Is the free group on an empty set defined?
I'm guessing that the free group on an empty set is either the trivial group or isn't defined. Some clarification would be appreciated.
Solution 1:
It is defined. Free groups are defined for any sets just by the following universal property:
Let $S$ be a set. A group $F(S)$ with a map $\iota\colon S\rightarrow F(S)$ is called free over $S$, if for any group $H$ and any map $g\colon S\rightarrow H$ there is exactly one group homomorphism $h\colon F(S)\rightarrow H$, such that $g=h\circ\iota$.
(With this universal property, the free group over a fixed set is defined up to isomorphism and one possible choice in this isomorphism class is just the construction with "words" in $S$, which you propably know.)

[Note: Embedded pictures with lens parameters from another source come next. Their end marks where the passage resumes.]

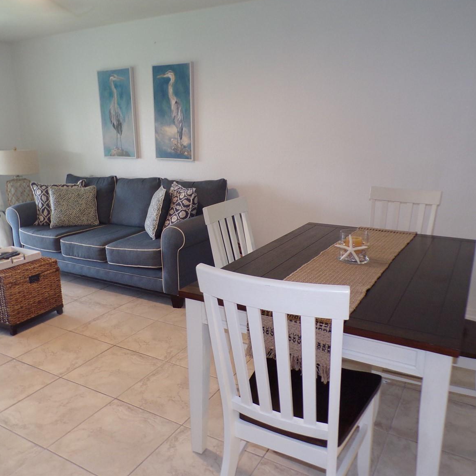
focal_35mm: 29
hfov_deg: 55.6
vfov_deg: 55.6
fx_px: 451
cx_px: 225
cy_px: 232
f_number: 3
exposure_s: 1/34
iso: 170
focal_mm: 4.3
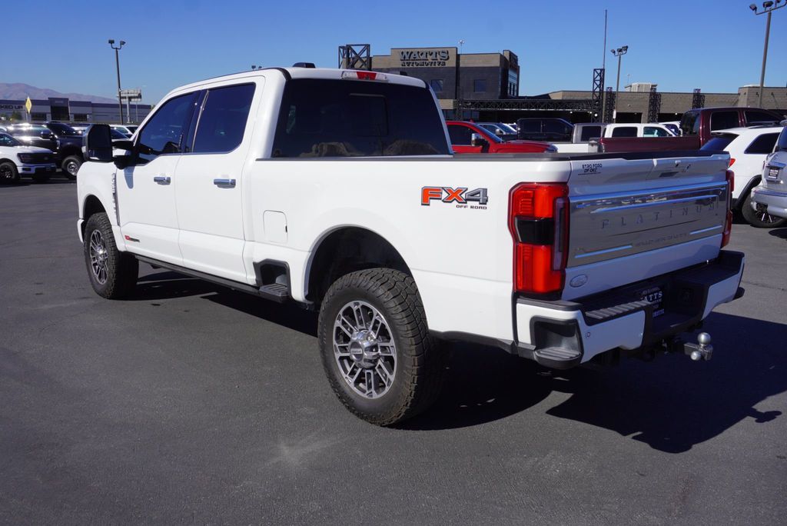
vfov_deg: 41.8
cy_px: 263
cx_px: 394
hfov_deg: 59.5
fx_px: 689
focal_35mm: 32
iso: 100
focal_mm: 21
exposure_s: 1/500
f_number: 8
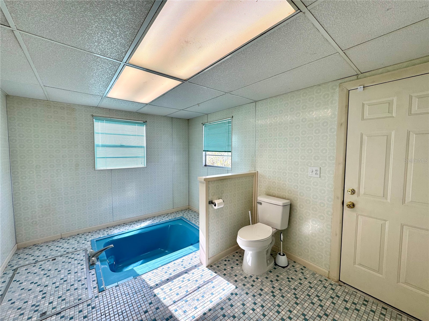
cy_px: 160
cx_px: 214
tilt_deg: -3.6
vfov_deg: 85.7
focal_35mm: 14
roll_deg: -0.4
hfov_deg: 102.1
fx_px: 174
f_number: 2.2
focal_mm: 2.22
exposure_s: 1/120
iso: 40
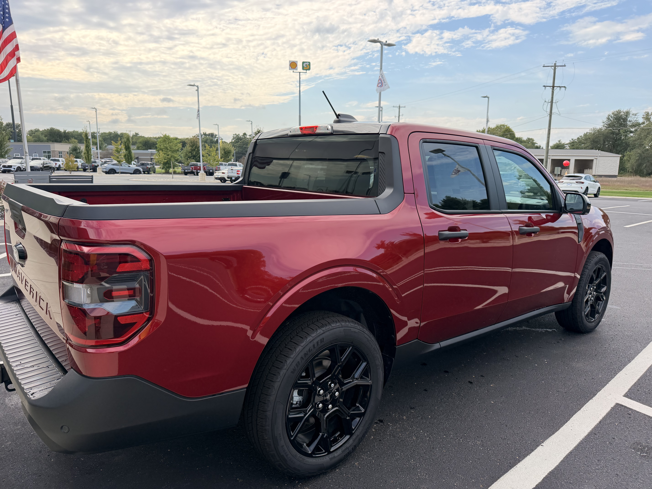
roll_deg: -0.2
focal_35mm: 24
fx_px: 452
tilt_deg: -11.4
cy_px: 244
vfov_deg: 56.8
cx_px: 326
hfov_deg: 71.6
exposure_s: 1/3021
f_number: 1.78
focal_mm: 6.76
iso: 100
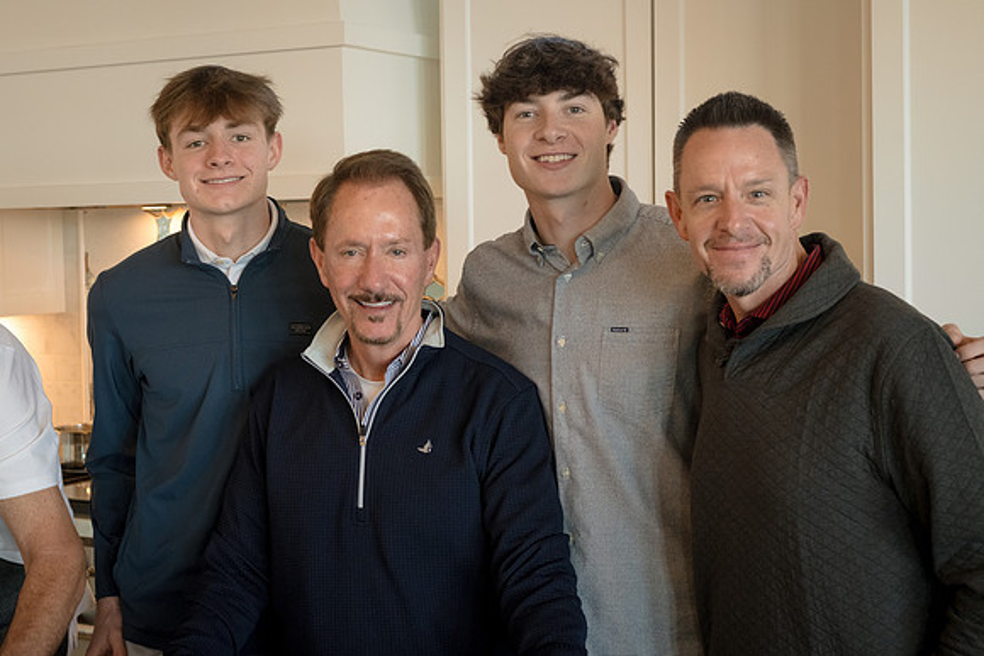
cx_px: 423
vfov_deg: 23.8
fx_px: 1558
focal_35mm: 57
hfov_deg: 35.0
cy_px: 296
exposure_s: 1/80
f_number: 6.3
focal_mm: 50
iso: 2200
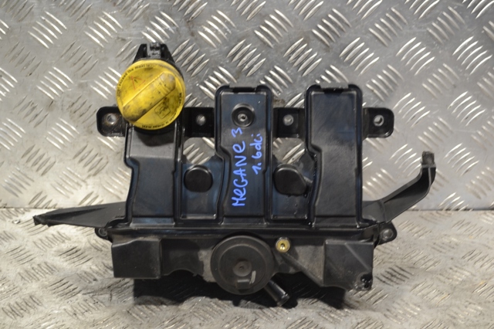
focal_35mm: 60
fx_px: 823
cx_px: 247
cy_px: 164
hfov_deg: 33.4
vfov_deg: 22.6
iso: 320
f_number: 5.3
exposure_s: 1/30
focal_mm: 40
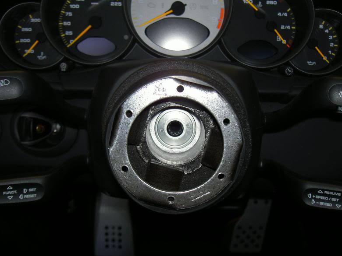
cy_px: 127
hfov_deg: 46.8
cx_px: 175
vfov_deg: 36.0
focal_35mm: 40
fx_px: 395
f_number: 2.8
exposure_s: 1/60
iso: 100
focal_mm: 8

Let's try this for the empty set $\emptyset$. The guess was, that it could be the trivial group $\{0\}$ with the only possible map $\iota\colon \emptyset\rightarrow \{0\}$, namely the empty map. So let $H$ be an arbitary group and $g\colon \emptyset\rightarrow H$ a map. Since there is no such map except the empty map, h must be the empty map. Now we are searching for a group homomorphism $h\colon \{0\}\rightarrow H$, such that $g=h\circ\iota$. Since there is exactly one group homomorphism from $\{0\}$ to another group, namely the one, which send $0$ to the neutral element of $H$ and $g=h\circ\iota$ holds for this map (both sides are just the empty map), we get the result: The free group over the empty set is just the trivial group.
If you know some basic category theory, you could do this way more elegant and things become more natural.
Solution 2:
Short version: It's the trivial group. The only element is the empty word.
Long version: To elaborate, we write the set of words in $A$ as $\mathfrak{W}_A$ (considered as the monoid generated by $A\cup A^{-1}$ under concatenation) and the free group on $A$ as $\mathfrak{F}_A$. $$\newcommand{\ra}[1]{\kern-1.5ex\xrightarrow{\ \ #1\ \ }\phantom{}\kern-1.5ex} \newcommand{\ras}[1]{\kern-1.5ex\xrightarrow{\ \ \smash{#1}\ \ }\phantom{}\kern-1.5ex} \newcommand{\da}[1]{\bigg\downarrow\raise.5ex\rlap{\scriptstyle#1}} \begin{array}{ccc} \mathfrak{W}_\emptyset & \ra{\delta} & \mathfrak{F}_\emptyset \\ & \searrow & \da{\mu}\\ & & 1 & \end{array}$$ While $\delta:\mathfrak{W}_A\rightarrow \mathfrak{F}_A$ is not usually injective (since $\mathfrak{F}_A$ is the set of equivalence classes of cyclically reduced words), in this case, the only word with letters in $\emptyset$ is the empty word, so actually $\delta$ is an isomorphism (of groups!), as is $\mu:\mathfrak{F}_\emptyset\rightarrow 1$ for the same reasons.